*WRITTEN EXERCISE 1*: In the newsletter excerpt about the 2024 Republican field, how do DeSantis' Republican detractors see him?
*WRITTEN EXERCISE 2*: Pick up the newsletter excerpt about the 2024 Republican field where it stops, and keep writing it.

Josh Kraushaar here. Thanks for joining Sunday Sneak Peek, our weekly look ahead at the forces shaping American politics.

  • Smart Brevity™ count: 1,427 words ... 5½ minutes.

1 big thing: GOP's '24 freeze

Illustration of an elephant thawing from an ice cube.

Illustration: Aïda Amer/Axios

Questions about Florida Gov. Ron DeSantis' political resilience — and fears of going toe-to-toe with former President Trump — have all but frozen the 2024 Republican field, delaying most of the leading prospects' timelines for entering the race.

Why it matters: Despite dominating polling among Republicans looking for a Trump alternative, DeSantis hasn't been tested in the klieg lights of a presidential election. His Republican detractors see him as a paper tiger who lacks the charisma necessary for a national campaign.

  • "Everyone not named DeSantis is having a hard time figuring out their way around him. So they are waiting for him to screw up or fade," Republican strategist Scott Jennings said. "So far, he's doing neither."

*INFORMATION PROVIDED*:
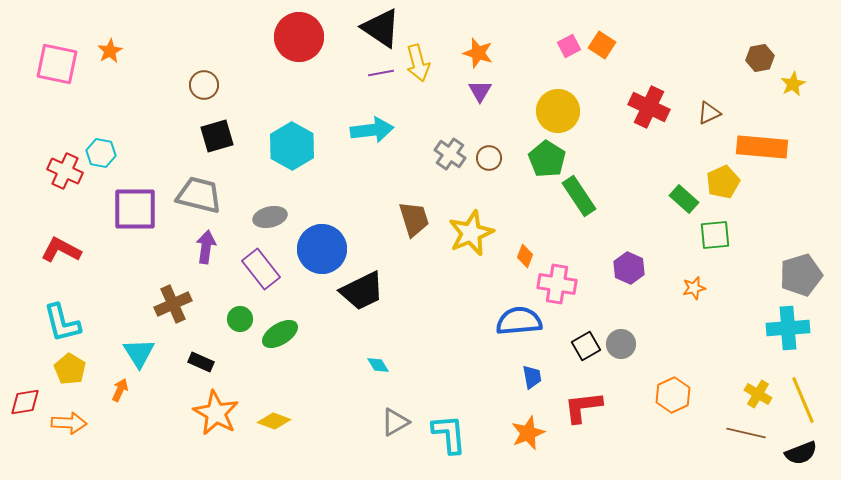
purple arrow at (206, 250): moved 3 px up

--

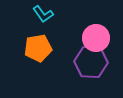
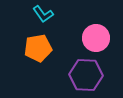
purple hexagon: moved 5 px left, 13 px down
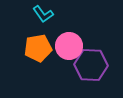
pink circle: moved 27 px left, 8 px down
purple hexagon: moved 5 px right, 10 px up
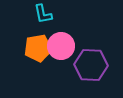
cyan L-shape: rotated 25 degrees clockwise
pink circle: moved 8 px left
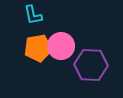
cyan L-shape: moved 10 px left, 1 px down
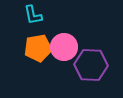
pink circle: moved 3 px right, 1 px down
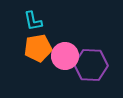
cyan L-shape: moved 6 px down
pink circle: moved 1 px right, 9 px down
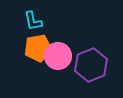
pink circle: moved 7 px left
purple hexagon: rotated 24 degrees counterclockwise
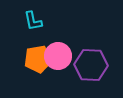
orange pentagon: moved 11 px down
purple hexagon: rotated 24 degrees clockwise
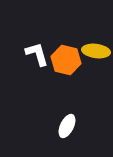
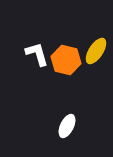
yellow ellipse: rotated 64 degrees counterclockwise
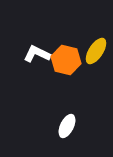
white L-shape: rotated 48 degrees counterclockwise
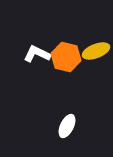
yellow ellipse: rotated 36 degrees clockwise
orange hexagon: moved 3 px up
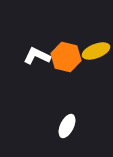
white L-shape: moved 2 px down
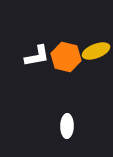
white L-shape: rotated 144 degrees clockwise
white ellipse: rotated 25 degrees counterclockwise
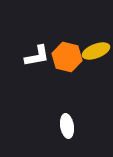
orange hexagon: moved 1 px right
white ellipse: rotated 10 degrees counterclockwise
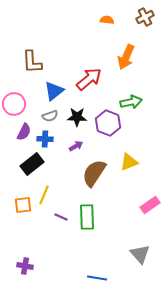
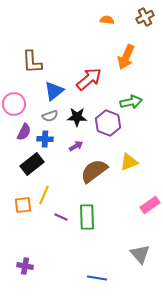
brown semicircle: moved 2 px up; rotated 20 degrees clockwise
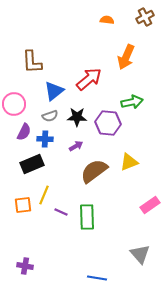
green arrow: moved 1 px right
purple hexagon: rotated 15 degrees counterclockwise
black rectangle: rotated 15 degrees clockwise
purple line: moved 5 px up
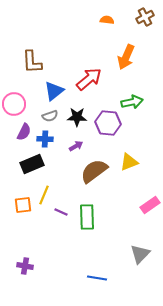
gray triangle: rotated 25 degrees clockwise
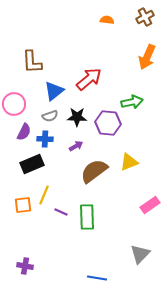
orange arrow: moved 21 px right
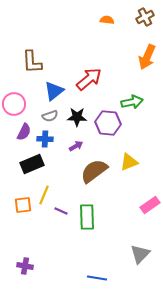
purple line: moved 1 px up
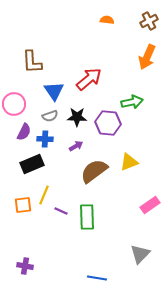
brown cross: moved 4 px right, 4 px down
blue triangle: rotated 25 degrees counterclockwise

*WRITTEN REPLY 1*: As a paper tiger who lacks the charisma needed for a national campaign.

*WRITTEN REPLY 2*:
  • "No one wants to take slings and arrows from Trump," said another adviser to a top 2024 contender. "Whether they get in early or late isn't going to matter if they have a built-in network of donors."

State of play: DeSantis is unlikely to make a final decision about running for president until at least May, after Florida's legislative session ends.

  • Former Vice President Mike Pence, who spent the holidays with family discussing his future political plans, isn't planning to make any presidential announcement soon. "It's in his interest to wait longer. He's always available as an option later," one top Pence adviser told Axios.
  • Virginia Gov. Glenn Youngkin is at the start of a critical legislative session that will determine whether he can secure conservative policy victories with a divided legislature. Any Youngkin presidential decision would come later.
  • Former U.N. Ambassador Nikki Haley will be one of the first Republicans out of the gate. She's already staffing up her future presidential operation, with top advisers making plans to move to her home base of South Carolina.
  • Former Secretary of State Mike Pompeo's book comes out Jan. 24, and he's heading on a nationwide tour to promote it over the next couple of months. A presidential announcement wouldn't come until May at the earliest, according to those familiar with his thinking.

🥊 Reality check: Even with a lackluster start to his campaign, Trump is still the Republican front-runner in primary polls.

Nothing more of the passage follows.